══ EXCERPT TO READ
James Willhite of the Wall Street Journal wrote an article published August 13, 2013, which outlined why more and more CFO’s were evaluating purchasing cyber risk policies for their businesses.  Willhite reports, “As businesses become more interconnected and technology-dependent, demand for cyber insurance is expected to grow.  Insurers say what they offer is the protection against the very measurable costs that follow a breach. Those include the forensics required to analyze a breach, regulatory requirements to alert customers when their data have been exposed, credit monitoring for affected customers and, often, litigation costs from class-action lawsuits in the wake of a breach.”

Peter J. Beshar, EVP and general counsel of the Marsh & McLennan Companies, explained in Corporate Counsel magazine’s January 22, 2014 issue that “at the simplest level, cyber policies cover out-of-pocket costs from data breaches, such as notification of affected persons, credit monitoring and the operation of call centers. Cyber coverage can also respond to loss of revenue and additional expense created by network interruptions or IT outages—essentially a business interruption claim. Moreover, coverage can be obtained for acts of terrorism, extortion over control of networks and reimbursement for data restoration.  As with any insurance, it is important to review key exclusions. For example, many policies exclude harm resulting from the improper collection of data and place limitations on coverage for fines and penalties from regulatory actions. In addition, networks typically must be down for eight to 12 hours before lost income will be covered. Finally, companies should review how other coverages—such as property, crime and general liability policies—intersect to avoid gaps in coverage.”  Read more.

How much do these policies cost?  The premiums vary by provider, size of the company seeking coverage and the scope of coverage sought.  See pricing examples provided here.  In an April 13, 2014 posting, Christine Marciano lists some actual examples:

Healthcare SaaS Provider (startup)
════
══ GIVEN ENTRIES
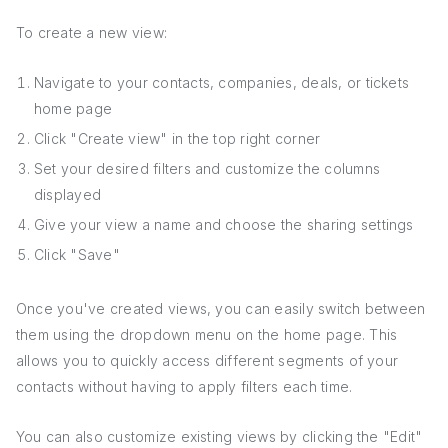
To create a new view:
Navigate to your contacts, companies, deals, or tickets
home page
Click "Create view" in the top right corner
Set your desired filters and customize the columns
displayed
Give your view a name and choose the sharing settings
Click "Save"
Once you've created views, you can easily switch between
them using the dropdown menu on the home page. This
allows you to quickly access different segments of your
contacts without having to apply filters each time.
You can also customize existing views by clicking the "Edit"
════
QUESTIONS.
1. Repeat the part of the text on cyber insurance that runs from "How much do" up to and including "SaaS Provider (startup)", reproducing it word for word.
2. Carry the text on cyber insurance forward from the point at which it stops.

RESPONSE LIST.
1.
How much do these policies cost?  The premiums vary by provider, size of the company seeking coverage and the scope of coverage sought.  See pricing examples provided here.  In an April 13, 2014 posting, Christine Marciano lists some actual examples:

Healthcare SaaS Provider (startup)

2.
Revenue:  $1.5million
Limit: $5 million
Premium: $30,420

Electronic Health Records (EHR) Provider

Revenue: $5 million
Limit: $1 million
Premium: $8010

Healthcare IT Consultant

Revenue: $150k
Limit: $1 million
Premium: $3298

Psychologist’s Office

Revenue: $1 million
Limit: $1 million
Premium: $1600

Online Retailer

Revenue: $500,000
Limit: $1 million
Premium: $1100

Doctor’s Office

Revenue: $1.7 million
Limit: $1 million
Premium: $1800

Fast Food

Revenue: $15 million
Limit: $1 million
Premium: $9000


Revenue: $170 million
Limit: $5 million
Premium: $42,000


Revenue: $15 million
Limit: $20 million
Premium: $120,000

If you watch the news, you realize that businesses can no longer ignore the risks that exist as a result of our increased reliance upon technology and the large volume of sensitive data that is available through business networks.  This brief post only scratches the surface of this rapidly expanding area in risk management.  Should you wish to explore this area more deeply, I recommend visiting the web site maintained by the United States government – through the Department of Homeland Security – which can be found here.  The National Protection and Programs Directorate (NPPD) began exploring the limitations in the cybersecurity insurance market in 2012.  Through a series of workshops in 2012 and 2013, stakeholders from insurance carriers, risk managers, information technology experts, infrastructure operators and academics identified four “pillars” to an effective cyber risk culture:  (1) Engaged Executive Leadership; (2) Targeted Cyber Risk Management and Awareness; (3) Cost-Effective Technology Investments Tailored to Organizational Needs; and (4) Relevant Information Sharing.  The summary of the findings and detailed reports can be found here.

We encourage all our clients and potential clients to evaluate whether their businesses are keeping up to date with information technology best practices.  Chances are you will find at least some areas where you can improve data security without breaking the bank.